Ghosting is a faint trail or shadow left behind a moving object on screen, caused by slow pixel response times. This test moves an object across a dark background — any visible trail behind it indicates ghosting or motion blur.
Monitor Ghosting Test
Ghosting occurs when pixels cannot switch states fast enough to keep up with moving content. The old pixel color lingers briefly, leaving a visible trail or "ghost" behind moving objects. It is measured by pixel response time in milliseconds (ms).
- Slow pixel response time: TN panels typically respond in 1–5 ms; IPS and VA panels can be 4–15 ms. Higher response times cause more ghosting.
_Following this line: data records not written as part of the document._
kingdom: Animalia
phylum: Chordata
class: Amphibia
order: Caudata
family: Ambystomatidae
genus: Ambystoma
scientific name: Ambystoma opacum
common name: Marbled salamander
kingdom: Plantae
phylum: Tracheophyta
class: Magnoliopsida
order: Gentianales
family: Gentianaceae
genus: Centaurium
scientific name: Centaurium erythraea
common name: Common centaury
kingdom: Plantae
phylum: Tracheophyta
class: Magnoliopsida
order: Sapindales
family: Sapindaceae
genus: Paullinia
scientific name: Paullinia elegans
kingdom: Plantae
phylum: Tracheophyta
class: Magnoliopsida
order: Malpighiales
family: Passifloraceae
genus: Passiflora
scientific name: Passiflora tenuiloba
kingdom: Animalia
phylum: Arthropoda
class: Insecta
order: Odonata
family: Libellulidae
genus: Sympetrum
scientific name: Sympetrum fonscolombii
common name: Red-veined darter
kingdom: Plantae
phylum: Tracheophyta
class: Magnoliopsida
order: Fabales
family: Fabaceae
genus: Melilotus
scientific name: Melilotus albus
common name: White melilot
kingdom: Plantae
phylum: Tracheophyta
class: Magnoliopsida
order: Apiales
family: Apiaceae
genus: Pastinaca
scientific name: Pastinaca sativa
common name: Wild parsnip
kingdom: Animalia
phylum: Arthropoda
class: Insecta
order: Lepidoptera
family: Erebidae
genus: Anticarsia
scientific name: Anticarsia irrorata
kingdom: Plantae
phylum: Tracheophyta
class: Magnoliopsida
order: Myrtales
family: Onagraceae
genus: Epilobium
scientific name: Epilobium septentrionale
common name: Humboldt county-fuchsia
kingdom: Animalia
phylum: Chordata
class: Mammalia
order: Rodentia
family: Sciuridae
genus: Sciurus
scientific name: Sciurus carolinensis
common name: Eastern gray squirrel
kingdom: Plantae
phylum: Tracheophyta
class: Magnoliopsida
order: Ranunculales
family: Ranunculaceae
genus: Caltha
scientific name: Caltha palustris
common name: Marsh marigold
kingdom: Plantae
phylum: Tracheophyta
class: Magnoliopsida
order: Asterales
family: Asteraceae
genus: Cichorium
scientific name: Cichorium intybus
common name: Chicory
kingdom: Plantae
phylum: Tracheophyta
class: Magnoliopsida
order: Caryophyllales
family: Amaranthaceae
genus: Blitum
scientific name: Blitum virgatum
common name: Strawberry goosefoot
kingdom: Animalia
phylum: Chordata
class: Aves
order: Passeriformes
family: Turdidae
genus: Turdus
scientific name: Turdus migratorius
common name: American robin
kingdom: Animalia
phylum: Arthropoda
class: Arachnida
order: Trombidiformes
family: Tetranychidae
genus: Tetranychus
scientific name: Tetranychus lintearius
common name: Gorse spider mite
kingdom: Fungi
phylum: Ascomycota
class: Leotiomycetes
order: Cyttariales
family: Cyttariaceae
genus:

- Overdrive artifacts: Aggressive overdrive settings can cause inverse ghosting — a bright halo ahead of the moving object.
- Low refresh rate: At 60 Hz, each frame is displayed for 16.7 ms, giving more time for ghosting to be visible than at 144 Hz or higher.
- Enable overdrive (also called Response Time, AMA, or TraceFree) in your monitor OSD — try "Medium" first.
- Increase your monitor's refresh rate in OS display settings.
- Enable Motion Blur Reduction (ULMB, MBR, DyAC) if supported — note this reduces brightness.
- If using a VA panel, consider a different panel type for faster response times.
Ghosting is a dark trail behind a moving object — pixels are too slow to transition to the new color. Inverse ghosting (overshoot) is a bright halo in front of the moving object — overdrive pushed pixels too far. Both are visible in this test at high speeds.